• _Veri satırları_
* * * * * * * * *
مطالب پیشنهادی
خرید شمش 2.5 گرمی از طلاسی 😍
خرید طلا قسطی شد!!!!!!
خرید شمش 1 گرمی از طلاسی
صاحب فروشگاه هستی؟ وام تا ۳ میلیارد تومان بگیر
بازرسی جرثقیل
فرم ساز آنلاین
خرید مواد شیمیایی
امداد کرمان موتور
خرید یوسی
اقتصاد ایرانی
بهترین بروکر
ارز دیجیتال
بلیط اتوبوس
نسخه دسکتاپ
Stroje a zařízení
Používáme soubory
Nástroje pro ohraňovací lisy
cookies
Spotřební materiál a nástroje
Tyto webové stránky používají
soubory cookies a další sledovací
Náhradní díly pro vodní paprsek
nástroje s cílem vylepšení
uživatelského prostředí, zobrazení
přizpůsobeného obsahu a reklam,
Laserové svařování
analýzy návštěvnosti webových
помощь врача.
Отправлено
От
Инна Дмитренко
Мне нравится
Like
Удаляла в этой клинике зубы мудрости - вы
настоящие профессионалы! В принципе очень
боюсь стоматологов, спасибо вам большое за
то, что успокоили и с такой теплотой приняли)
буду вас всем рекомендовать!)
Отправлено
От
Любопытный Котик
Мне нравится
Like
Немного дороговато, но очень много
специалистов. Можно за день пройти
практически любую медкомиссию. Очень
* * * * * * * * *
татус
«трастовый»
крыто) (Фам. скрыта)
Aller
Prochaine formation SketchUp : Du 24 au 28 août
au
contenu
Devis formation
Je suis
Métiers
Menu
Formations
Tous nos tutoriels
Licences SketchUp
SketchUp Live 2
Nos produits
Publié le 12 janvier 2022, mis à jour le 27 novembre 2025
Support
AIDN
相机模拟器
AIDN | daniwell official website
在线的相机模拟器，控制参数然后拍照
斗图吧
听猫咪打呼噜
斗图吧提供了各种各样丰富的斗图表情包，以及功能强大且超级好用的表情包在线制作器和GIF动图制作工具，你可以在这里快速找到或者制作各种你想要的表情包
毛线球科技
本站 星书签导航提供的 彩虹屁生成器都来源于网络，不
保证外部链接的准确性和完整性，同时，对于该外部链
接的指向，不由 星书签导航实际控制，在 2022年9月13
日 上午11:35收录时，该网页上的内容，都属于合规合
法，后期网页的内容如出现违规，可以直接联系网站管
* * * * * * * * *
• _Alıştırma_
"مطالب پیشنهادی" ve "Náhradní díly pro vodní paprsek" geçen satırlar arasındaki satırları, bu iki satır da dahil, boş satırları atlayarak No ve Metin sütunlu bir Markdown tablosu olarak yazın.

• _Cevap_
| No | Metin |
|---|---|
| 1 | مطالب پیشنهادی |
| 2 | خرید شمش 2.5 گرمی از طلاسی 😍 |
| 3 | خرید طلا قسطی شد!!!!!! |
| 4 | خرید شمش 1 گرمی از طلاسی |
| 5 | صاحب فروشگاه هستی؟ وام تا ۳ میلیارد تومان بگیر |
| 6 | بازرسی جرثقیل |
| 7 | فرم ساز آنلاین |
| 8 | خرید مواد شیمیایی |
| 9 | امداد کرمان موتور |
| 10 | خرید یوسی |
| 11 | اقتصاد ایرانی |
| 12 | بهترین بروکر |
| 13 | ارز دیجیتال |
| 14 | بلیط اتوبوس |
| 15 | نسخه دسکتاپ |
| 16 | Stroje a zařízení |
| 17 | Používáme soubory |
| 18 | Nástroje pro ohraňovací lisy |
| 19 | cookies |
| 20 | Spotřební materiál a nástroje |
| 21 | Tyto webové stránky používají |
| 22 | soubory cookies a další sledovací |
| 23 | Náhradní díly pro vodní paprsek |